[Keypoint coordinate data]
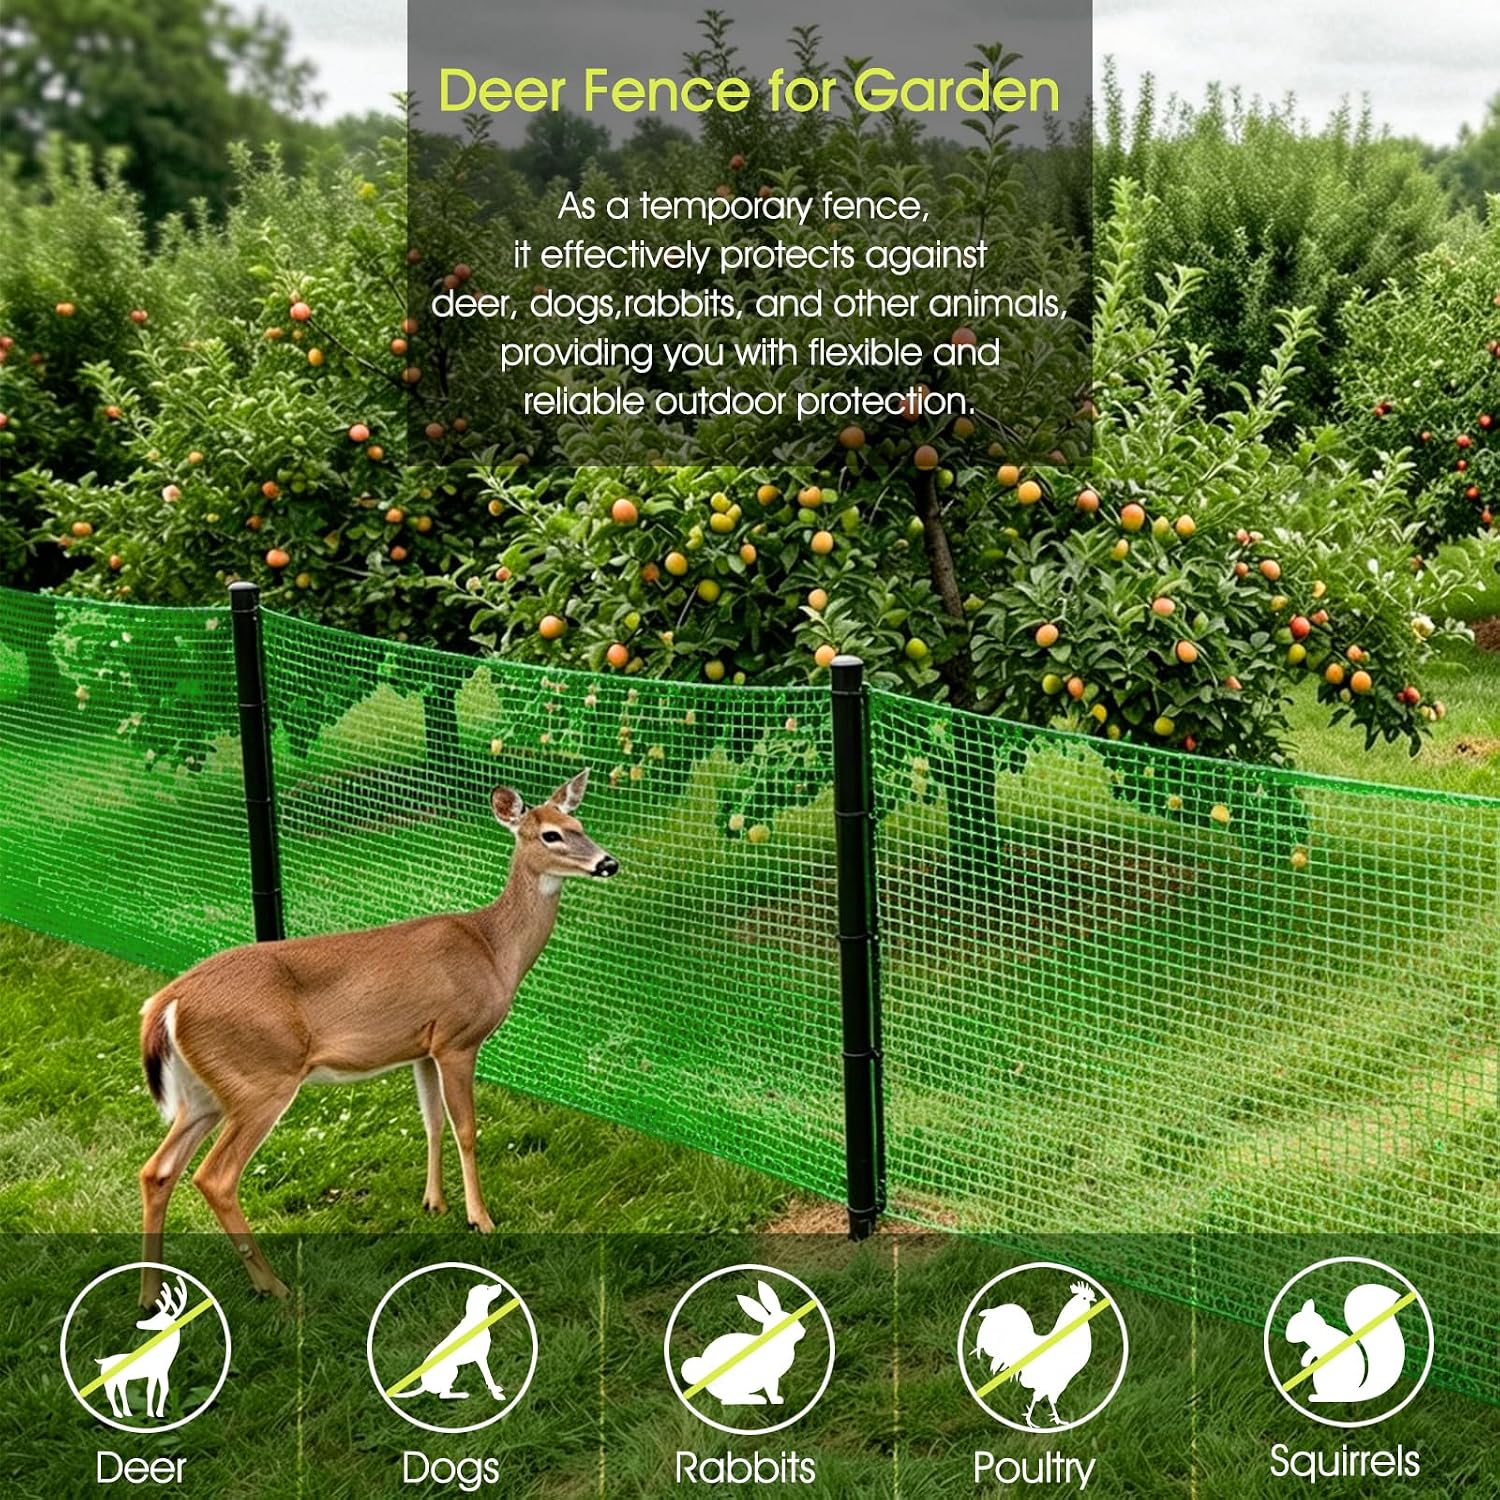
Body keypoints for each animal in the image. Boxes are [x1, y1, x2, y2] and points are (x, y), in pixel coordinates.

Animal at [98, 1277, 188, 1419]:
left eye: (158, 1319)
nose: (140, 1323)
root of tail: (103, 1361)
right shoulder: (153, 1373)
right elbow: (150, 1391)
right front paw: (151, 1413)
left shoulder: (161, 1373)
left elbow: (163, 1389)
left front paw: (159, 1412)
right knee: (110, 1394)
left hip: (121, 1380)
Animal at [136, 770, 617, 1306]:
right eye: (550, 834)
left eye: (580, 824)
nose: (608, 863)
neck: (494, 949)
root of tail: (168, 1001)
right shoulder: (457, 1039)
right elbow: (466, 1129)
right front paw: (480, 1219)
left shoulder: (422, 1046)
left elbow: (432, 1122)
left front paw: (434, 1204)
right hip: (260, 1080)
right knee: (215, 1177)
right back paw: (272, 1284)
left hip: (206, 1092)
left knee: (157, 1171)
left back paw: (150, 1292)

● **Instructions to follow**:
Collect each line above holding the string "shoulder".

● **Response area**:
right shoulder: (153, 1373)
left shoulder: (161, 1373)
right shoulder: (457, 1039)
left shoulder: (422, 1046)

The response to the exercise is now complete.